By JOHN HOFHEIMER
Leader senior staff writer
Even as emergency workers labored nearby in the hot sun to control an ammonia leak at Coleman Heat Treating, Gov. Mike Beebe spoke Friday at the Jacksonville Community Center, thanking state wildlife officers and their families for their contributions to state residents and visitors.
“You signed up for and are trained for this and provide the service,” Beebe told them, “but your families have not trained for this.

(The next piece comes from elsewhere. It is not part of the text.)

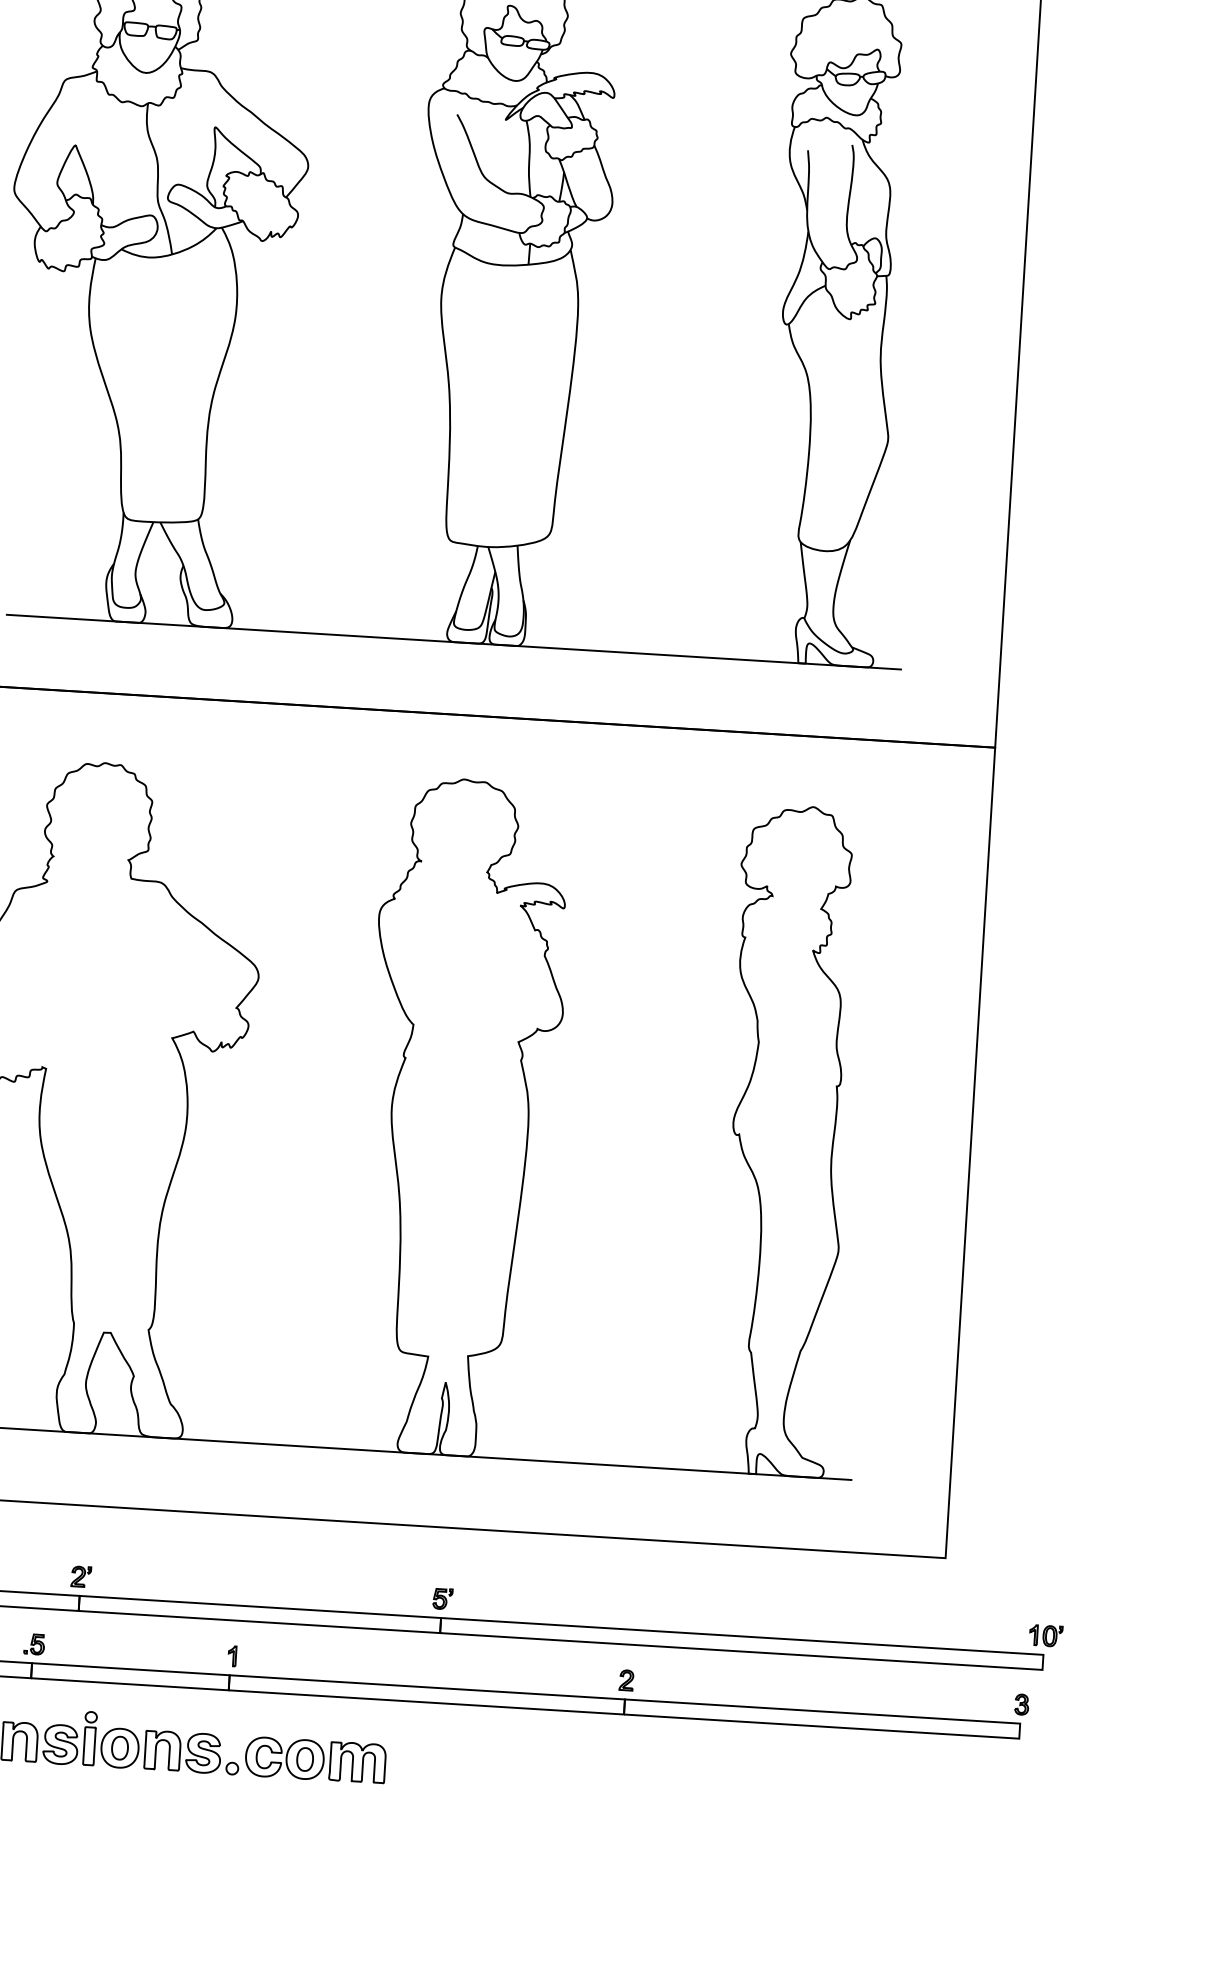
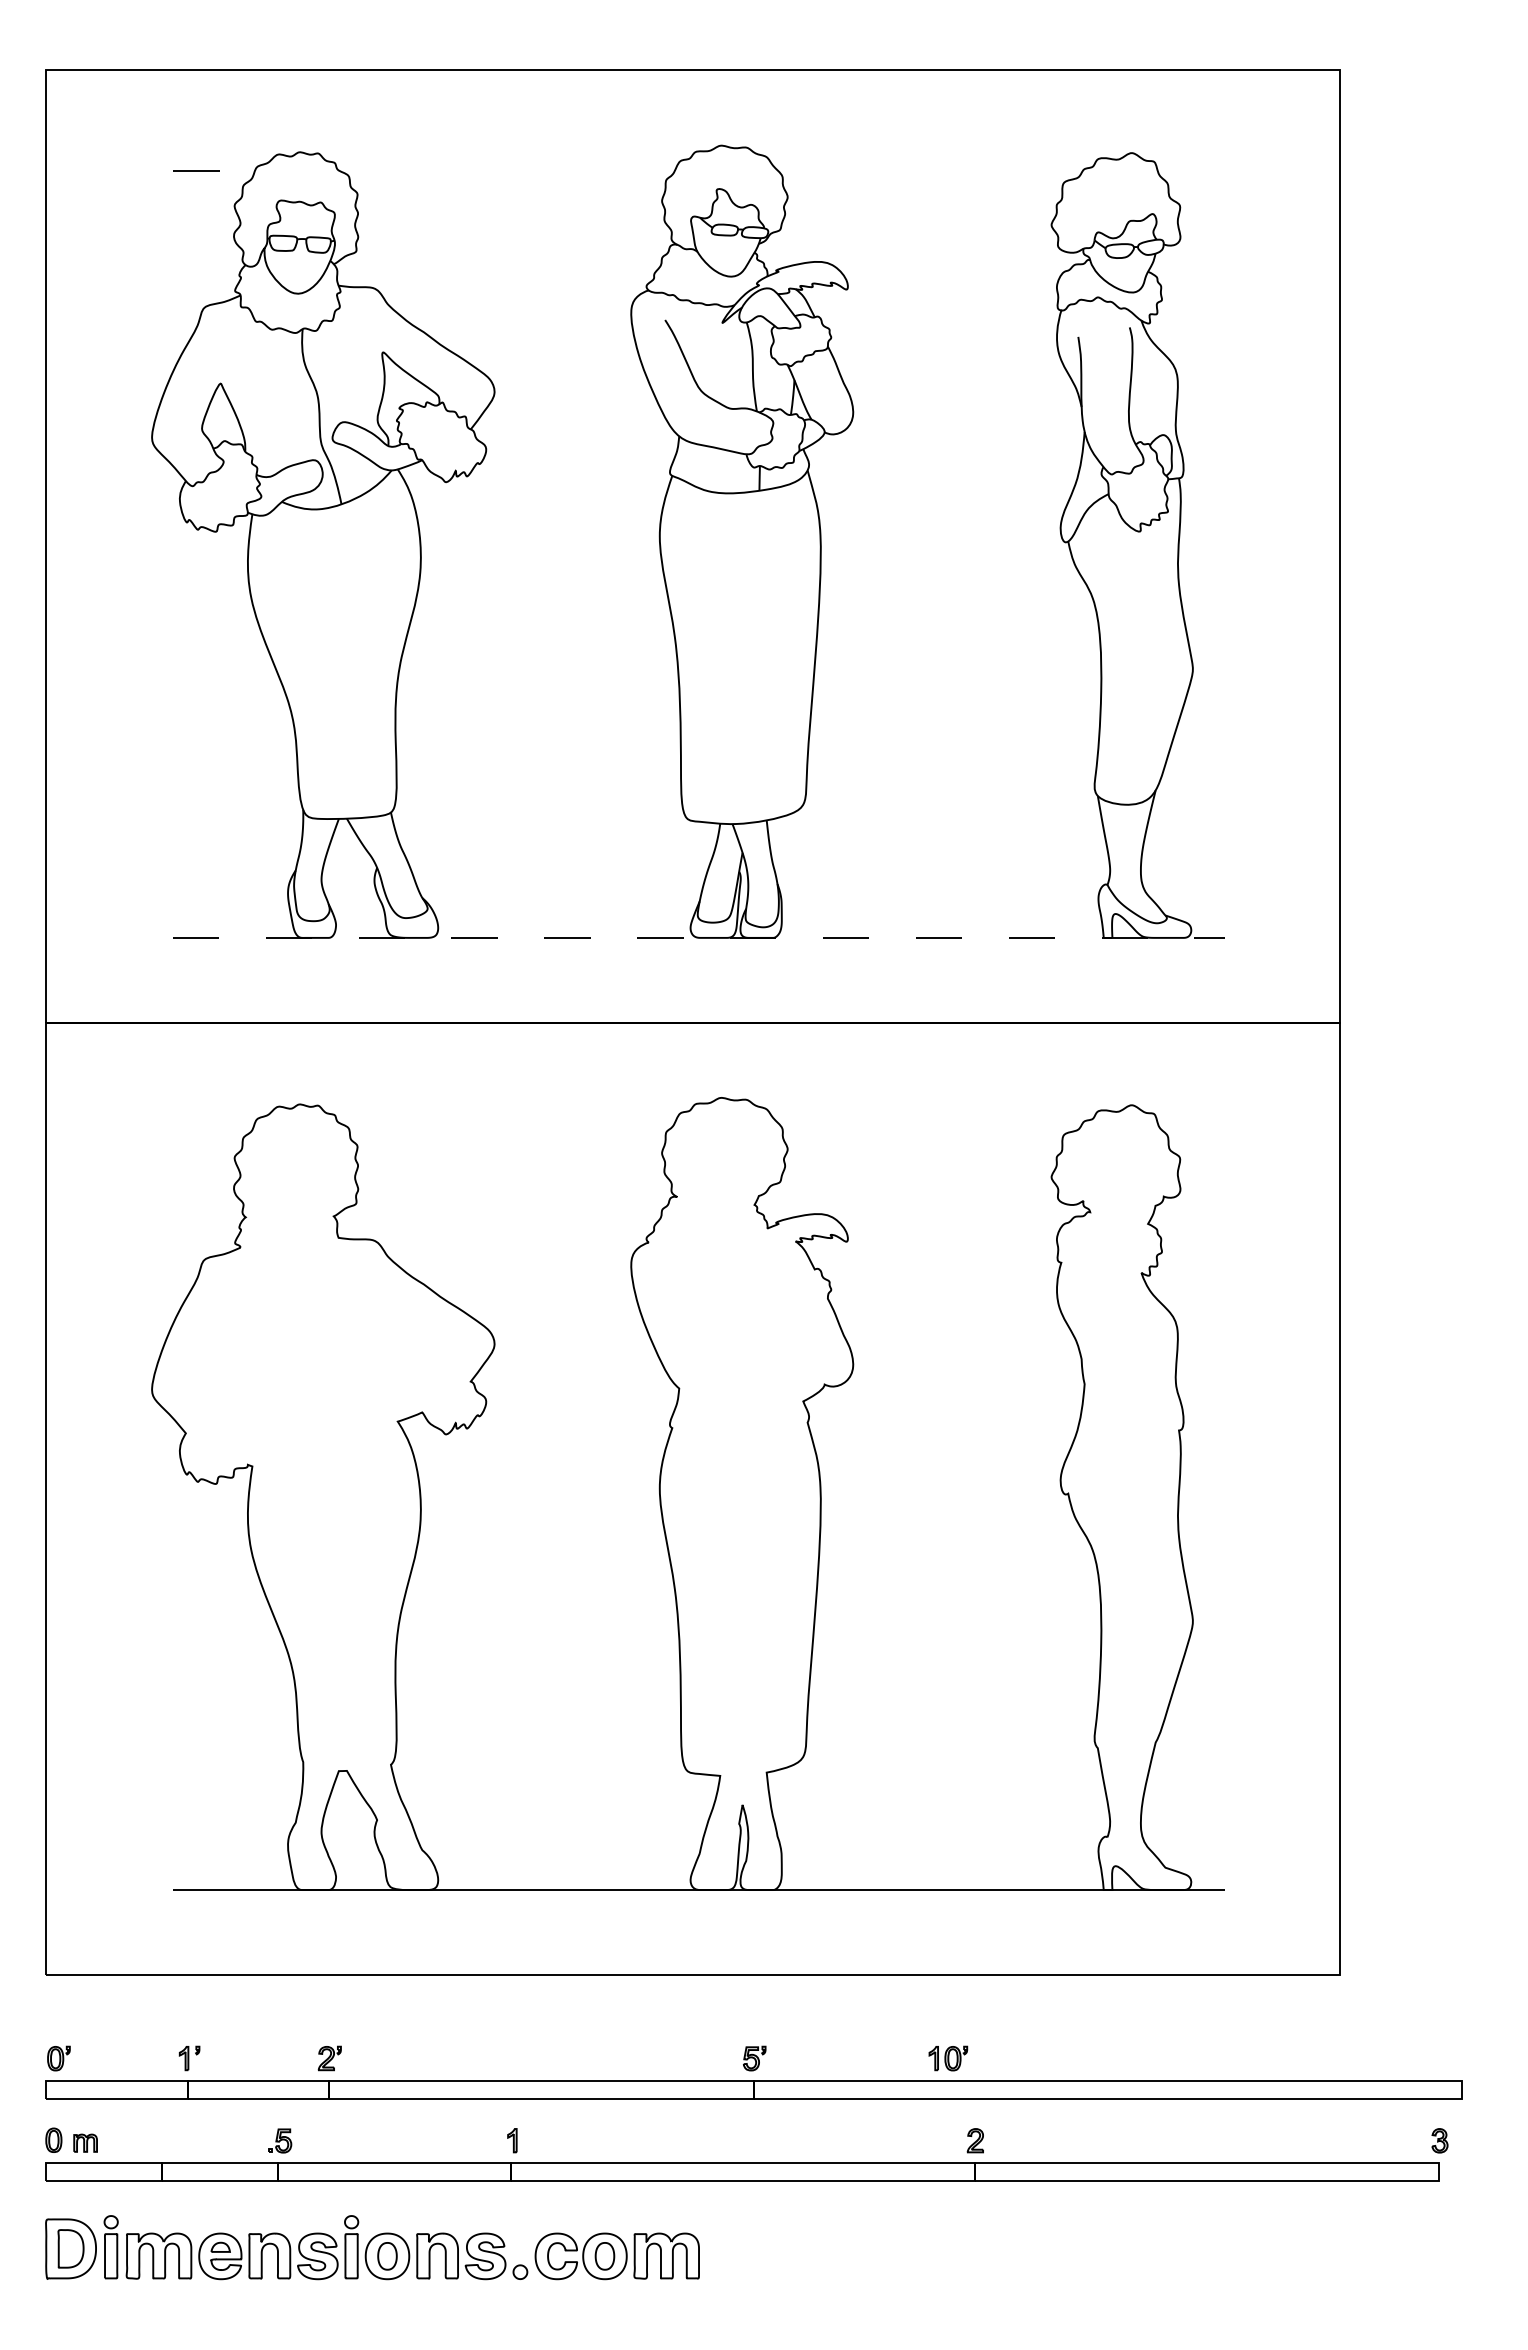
line: (454, 641) -> (699, 937), solid -> dashed
part: (1046, 1635) -> (948, 2058), moved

They are the ones who stay home and take care of you and support you and worry about you.”
Beebe told wildlife officers what they already knew—a lot of people don’t recognize their work as law-enforcement, but when they encounter someone, it’s nearly certain that person is armed.
Beebe’s remarks came on the heels of the announcement last week that the state Game and Fish Commission had leased 11,500 acres of public wildlife lands for $29.5 million to Chesapeake Energy Company for exploration and production of natural gas.
Chesapeake Energy is the company that has flooded the airwaves with a self-congratulatory fake news program singing the praises of its own operations and effects on the community.
Speculation already has begun over how to best spend that windfall and the approximately 20 percent royalty that the state will collect from the natural gas extracted from the Fayetteville Shale far below the surface.
The Game and Fish Commis sion supports its activities directly from a statewide sales tax and holds that all the lease and royalty money should go to Game and Fish activities.
Beebe has said he believes the commission should receive some of the money, but that the state Department of Environmental Quality should receive enough to monitor and make sure that the exploration and production activities in those wildlife management areas don’t disturb the environment.
Exploration will require building roads, large amounts of fresh water, holding ponds for water after it’s injected into the wells and presumably construction of pipes to carry off the gas.
Critics have accused the gas companies of ripping up the state’s infractructure.
A state sales tax increase in 1997 earmarked 45 percent of the proceeds forever to the Game and Fish Commission.
Mining and drilling revenues have always gone into the general fund in the past.
But the commission says Amendment 35 to the state Constitution exempts them from turning over their lease money and royalties.
If the revenues did go to the state general fund, some money could go toward the state’s public schools and highways, both of which have needs far in excess of revenues.
“We’re staying out of that discussion right now,” said Beebe’s spokesman Matt DeCample.
“Legislators may bring that up,” he added.